Related to this setting: I may have found a bug in Prodigy related to your original recipe. I'll need to check in with my colleagues to figure out what the expected behaviour should be. It's related to a situation where no patterns apply to the current example. Still, Prodigy needs to figure out an appropriate label for it anyway because you've configured the matcher to return all examples. I'm not exactly sure what the best behaviour is in this situation, so I'll need to come back later to report on that.

In the meantime, does this recipe work for you?

The recipe was just a slimmed down version of what I was actually using, so I'm okay with the recipe.

What I wanted to achieve was that I want to label all the documents and if the PhraseMatcher can find any matches, they should be applied to the documents. That's what I was expecting to get with the combination of label_task=True and all_examples=True. Is there another way to do this?

What would be the appropriate behaviour if two matches with different labels match?

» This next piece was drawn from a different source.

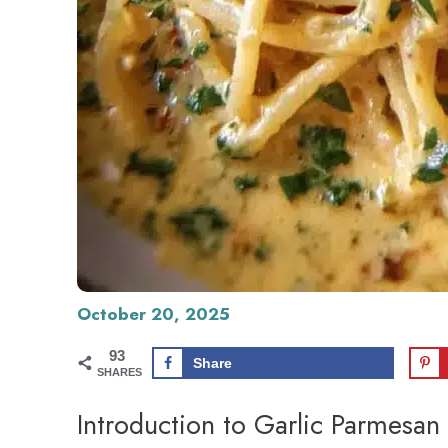
October 20, 2025
93
Share
SHARES
Introduction to Garlic Parmesan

As a side note, when you look at the filter function that I wrote:

    def filter_stream(stream):
        """This stream merely checks for the presence of tags."""
        for score, example in stream:
            if len(example["spans"]) > 0:
                yield example

Such a filter function is very flexible. Not only can it filter away data, but it can also add metadata to the dictionary. However, on my personal projects, I usually like to do all of this upfront. I usually have a Jupyter notebook that has a Python snippet that can create an interesting subset (usually called interesting-subset.jsonl that I feed to Prodigy from the command line. This approach is very flexible and might make it easier iterate on annotation approaches early on in a project. I'm mentioning this because it might be an approach that could work well for you at this point.

Hmmmm. I guess it depends on the type of task. If it's multilabel, then all matched labels would be applied. If it's not multilabel, I'd somehow want to surface that there are multiple matches, mostly in order to be able to adjust the patterns.